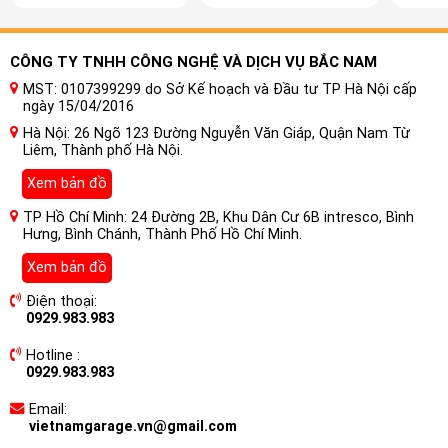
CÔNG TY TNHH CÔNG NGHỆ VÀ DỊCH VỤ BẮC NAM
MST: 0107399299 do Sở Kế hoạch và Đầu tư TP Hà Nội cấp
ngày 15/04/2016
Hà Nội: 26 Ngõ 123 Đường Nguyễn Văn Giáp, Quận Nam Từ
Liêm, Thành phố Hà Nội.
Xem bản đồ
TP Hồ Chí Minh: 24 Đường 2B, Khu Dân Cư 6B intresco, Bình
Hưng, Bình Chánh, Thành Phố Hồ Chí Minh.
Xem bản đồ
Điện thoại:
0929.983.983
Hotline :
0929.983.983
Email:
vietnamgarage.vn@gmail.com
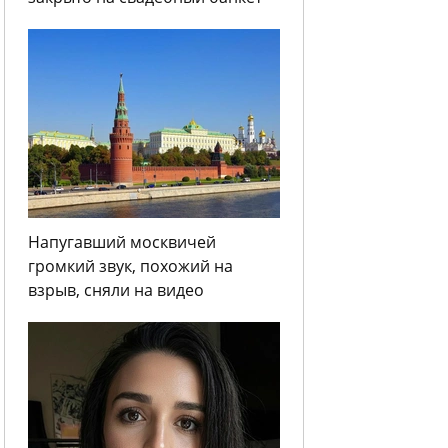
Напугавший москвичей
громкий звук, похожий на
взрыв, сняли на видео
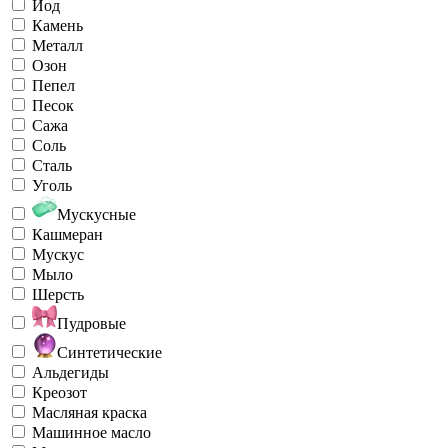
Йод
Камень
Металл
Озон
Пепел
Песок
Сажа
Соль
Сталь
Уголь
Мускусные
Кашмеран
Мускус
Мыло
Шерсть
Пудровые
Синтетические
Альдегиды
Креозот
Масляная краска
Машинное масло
=======
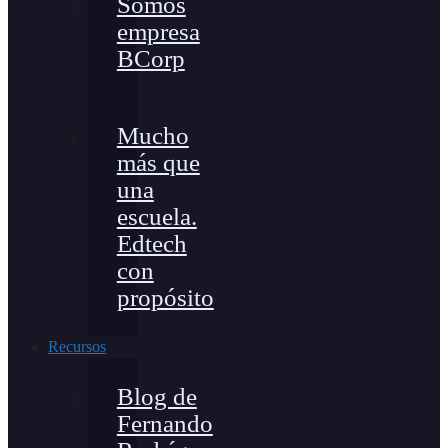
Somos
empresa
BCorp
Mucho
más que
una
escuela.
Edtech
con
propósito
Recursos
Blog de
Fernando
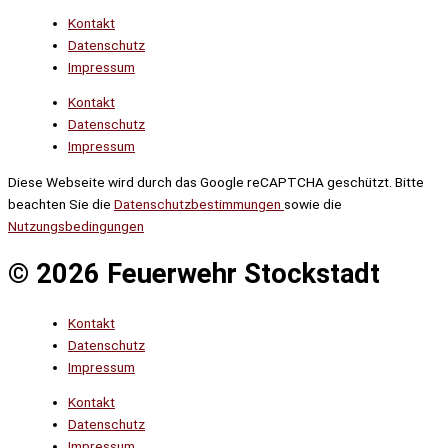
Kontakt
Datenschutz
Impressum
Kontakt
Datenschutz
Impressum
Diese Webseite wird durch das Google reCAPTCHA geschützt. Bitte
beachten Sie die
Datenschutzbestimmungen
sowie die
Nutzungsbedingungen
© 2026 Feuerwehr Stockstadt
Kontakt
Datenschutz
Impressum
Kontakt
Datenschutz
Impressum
=======
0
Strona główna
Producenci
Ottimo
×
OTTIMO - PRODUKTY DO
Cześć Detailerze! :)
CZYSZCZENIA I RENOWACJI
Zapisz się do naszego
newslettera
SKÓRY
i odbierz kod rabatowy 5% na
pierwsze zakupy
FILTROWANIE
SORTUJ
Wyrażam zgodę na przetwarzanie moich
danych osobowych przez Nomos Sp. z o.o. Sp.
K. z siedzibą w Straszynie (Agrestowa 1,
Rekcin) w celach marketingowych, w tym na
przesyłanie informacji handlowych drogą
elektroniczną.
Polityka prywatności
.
=======
» HOW TO COMPLETE THIS TASK
Find the word "Đường" in the records, and report each line that has it.

» RESPONSE BOX
Hà Nội: 26 Ngõ 123 Đường Nguyễn Văn Giáp, Quận Nam Từ
TP Hồ Chí Minh: 24 Đường 2B, Khu Dân Cư 6B intresco, Bình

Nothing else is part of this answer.